Essential Quality, who went off as the 6-5 favorite, passed early leader Hot Rod Charlie around the final turn and held on to win the $1 million race over 1½ miles. He paid $4.60 to win, $3 to place and $2.60 to show.

"That was a long way around there a mile a half, but it was exciting," Cox said. "It looked like the horse on the inside, he still had run left. I knew it was going to be a battle down the lane."

Preakness winner Rombauer was third and Known Agenda fourth.

Essential Quality, a striking gray colt, finished fourth as a beaten favorite in the Kentucky Derby because of a rough trip. Essential Quality showed in the Belmont why he has long been considered one of the top 3-year-olds in the country.

"In the Kentucky Derby we were so confident that we're gonna win that race," said jockey Luis Saez, who won a Triple Crown race for the first time. "He was ready for the race.
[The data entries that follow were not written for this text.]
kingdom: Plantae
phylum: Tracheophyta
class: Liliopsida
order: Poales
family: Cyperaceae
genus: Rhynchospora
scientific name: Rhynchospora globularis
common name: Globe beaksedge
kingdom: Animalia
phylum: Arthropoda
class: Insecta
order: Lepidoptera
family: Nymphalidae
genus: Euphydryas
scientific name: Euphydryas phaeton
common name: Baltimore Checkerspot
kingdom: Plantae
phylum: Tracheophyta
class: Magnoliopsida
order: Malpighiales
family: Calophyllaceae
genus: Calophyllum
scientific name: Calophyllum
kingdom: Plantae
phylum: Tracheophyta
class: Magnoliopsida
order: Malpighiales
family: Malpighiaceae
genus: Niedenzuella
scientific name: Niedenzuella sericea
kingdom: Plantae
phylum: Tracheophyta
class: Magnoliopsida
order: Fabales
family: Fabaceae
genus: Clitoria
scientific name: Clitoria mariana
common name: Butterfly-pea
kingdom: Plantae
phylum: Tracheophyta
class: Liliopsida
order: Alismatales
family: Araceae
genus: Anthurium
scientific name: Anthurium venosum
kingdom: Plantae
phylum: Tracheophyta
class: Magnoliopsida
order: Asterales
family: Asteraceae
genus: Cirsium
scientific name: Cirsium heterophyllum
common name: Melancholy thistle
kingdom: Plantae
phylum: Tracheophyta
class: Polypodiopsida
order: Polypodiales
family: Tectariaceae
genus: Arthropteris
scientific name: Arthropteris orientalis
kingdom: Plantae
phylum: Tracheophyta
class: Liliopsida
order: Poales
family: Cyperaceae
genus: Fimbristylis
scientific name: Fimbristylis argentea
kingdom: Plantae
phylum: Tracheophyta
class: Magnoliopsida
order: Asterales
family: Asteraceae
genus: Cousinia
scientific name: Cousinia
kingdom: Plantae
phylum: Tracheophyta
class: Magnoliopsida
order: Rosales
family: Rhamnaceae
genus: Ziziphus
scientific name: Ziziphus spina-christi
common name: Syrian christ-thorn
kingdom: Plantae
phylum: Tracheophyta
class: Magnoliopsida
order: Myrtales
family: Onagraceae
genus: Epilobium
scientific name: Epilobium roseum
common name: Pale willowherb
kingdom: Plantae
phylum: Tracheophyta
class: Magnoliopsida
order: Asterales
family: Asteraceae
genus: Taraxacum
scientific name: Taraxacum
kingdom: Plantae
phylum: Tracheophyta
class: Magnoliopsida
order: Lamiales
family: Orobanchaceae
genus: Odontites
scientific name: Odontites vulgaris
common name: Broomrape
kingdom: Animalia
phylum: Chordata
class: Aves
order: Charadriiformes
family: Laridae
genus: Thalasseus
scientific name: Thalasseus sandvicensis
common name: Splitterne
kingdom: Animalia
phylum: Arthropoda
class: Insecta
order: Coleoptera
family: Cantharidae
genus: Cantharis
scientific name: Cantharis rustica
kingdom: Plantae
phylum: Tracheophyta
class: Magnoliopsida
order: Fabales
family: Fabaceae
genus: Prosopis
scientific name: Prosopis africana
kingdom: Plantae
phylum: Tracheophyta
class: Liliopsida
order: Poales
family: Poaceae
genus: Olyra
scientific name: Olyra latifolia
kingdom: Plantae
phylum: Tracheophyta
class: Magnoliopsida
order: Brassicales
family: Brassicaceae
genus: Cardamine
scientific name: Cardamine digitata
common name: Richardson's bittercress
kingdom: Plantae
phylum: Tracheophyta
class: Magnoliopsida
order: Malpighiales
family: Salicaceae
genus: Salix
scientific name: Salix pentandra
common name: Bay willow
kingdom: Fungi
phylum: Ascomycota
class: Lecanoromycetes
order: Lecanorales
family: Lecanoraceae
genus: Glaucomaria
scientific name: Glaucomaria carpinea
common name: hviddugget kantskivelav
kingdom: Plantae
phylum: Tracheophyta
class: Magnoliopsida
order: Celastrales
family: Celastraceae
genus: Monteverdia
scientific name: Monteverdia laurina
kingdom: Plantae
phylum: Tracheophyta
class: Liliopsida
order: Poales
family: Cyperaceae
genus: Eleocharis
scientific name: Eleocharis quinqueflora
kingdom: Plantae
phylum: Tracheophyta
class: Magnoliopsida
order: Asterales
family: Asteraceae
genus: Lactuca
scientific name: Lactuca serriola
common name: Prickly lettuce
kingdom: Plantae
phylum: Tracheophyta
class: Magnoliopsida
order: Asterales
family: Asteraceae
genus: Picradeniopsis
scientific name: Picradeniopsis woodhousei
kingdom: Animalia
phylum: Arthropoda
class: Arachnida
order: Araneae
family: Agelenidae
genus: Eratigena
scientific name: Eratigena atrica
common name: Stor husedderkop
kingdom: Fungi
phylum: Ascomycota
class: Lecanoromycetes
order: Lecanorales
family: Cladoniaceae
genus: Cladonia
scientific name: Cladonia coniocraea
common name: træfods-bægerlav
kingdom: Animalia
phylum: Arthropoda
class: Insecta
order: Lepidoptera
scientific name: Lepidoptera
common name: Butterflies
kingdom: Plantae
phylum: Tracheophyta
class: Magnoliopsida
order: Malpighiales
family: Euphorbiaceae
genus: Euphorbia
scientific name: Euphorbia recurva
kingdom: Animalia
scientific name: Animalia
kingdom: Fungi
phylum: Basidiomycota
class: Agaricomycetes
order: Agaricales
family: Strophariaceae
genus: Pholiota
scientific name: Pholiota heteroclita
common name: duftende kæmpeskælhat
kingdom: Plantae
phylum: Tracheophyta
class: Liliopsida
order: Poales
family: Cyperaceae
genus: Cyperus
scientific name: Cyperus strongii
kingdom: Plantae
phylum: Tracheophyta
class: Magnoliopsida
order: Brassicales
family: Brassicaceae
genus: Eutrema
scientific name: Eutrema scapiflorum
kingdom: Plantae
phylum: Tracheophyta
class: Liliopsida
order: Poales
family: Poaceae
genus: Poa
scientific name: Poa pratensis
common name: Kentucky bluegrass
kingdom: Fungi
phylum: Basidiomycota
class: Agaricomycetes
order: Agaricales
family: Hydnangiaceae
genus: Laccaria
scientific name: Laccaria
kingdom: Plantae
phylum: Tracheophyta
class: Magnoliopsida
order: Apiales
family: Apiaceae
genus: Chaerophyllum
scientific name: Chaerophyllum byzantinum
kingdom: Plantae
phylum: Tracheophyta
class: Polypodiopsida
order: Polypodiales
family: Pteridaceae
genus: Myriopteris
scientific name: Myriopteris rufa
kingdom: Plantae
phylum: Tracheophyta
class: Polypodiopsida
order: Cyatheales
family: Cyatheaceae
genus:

But we have a little unlucky start. ... Today, the main thing was try to break clean and the rest I know he's gonna do it."

Backdooring his way to becoming the first Louisville-born trainer to win the Kentucky Derby wouldn't allow Cox the same joy of victory as the Belmont, which the up-and-coming star will likely remember as his first true Triple Crown triumph.

And Cox saw this coming. He predicted last summer that Essential Quality would be his horse for the Belmont, and that proved true in beating a tough field of seven other horses.

It was something of redemption for Saez, who thought he had his first Triple Crown win finishing first in the 2019 Derby with Maximum Security. But Maximum Security was disqualified for impeding other horses.

There was no DQ this time.

"Hot Rod Charlie ran a tremendous race and I thought [with] the hot pace we were in a good spot where they would come back," Cox said. "Luis did a fantastic job of getting him in position turning for home and he was able to really show his stamina late."

Saez said Belmont was his "second home."

"This was the race I wanted to win," he said.

United Arab Emirates ruler Sheikh Mohammed bin Rashid Al Maktoum owns Essential Quality. Cox made it a point to mention him moments after the Belmont.

"Sheikh Mohammed, he's been supporting us the last two years and this is a tremendous organization, world-class organization, and we wouldn't be here obviously without this horse and his support, so I just wanted to really thank him," Cox said.

The race was run without a horse trained by Baffert, who was banned by the New York Racing Association after Medina Spirit failed a post-Derby drug test for the presence of a steroid. Churchill Downs suspended Baffert for two years after a second sample from the Derby came back positive for betamethasone, which is prohibited at any level on race day in Kentucky, Maryland and New York.

Normalcy returned to the Belmont after a topsy-turvy 2020 that featured the race leading off the Triple Crown at a nontraditional 1⅛-mile distance at an empty racetrack. The race was back in its traditional spot as the third leg of the Triple Crown five weeks after the Derby and three after the Preakness. And it was back to its "test of the champion" distance and had thousands of mostly maskless fans roaming the vast grandstand at Belmont Park.

The Associated Press contributed to this report.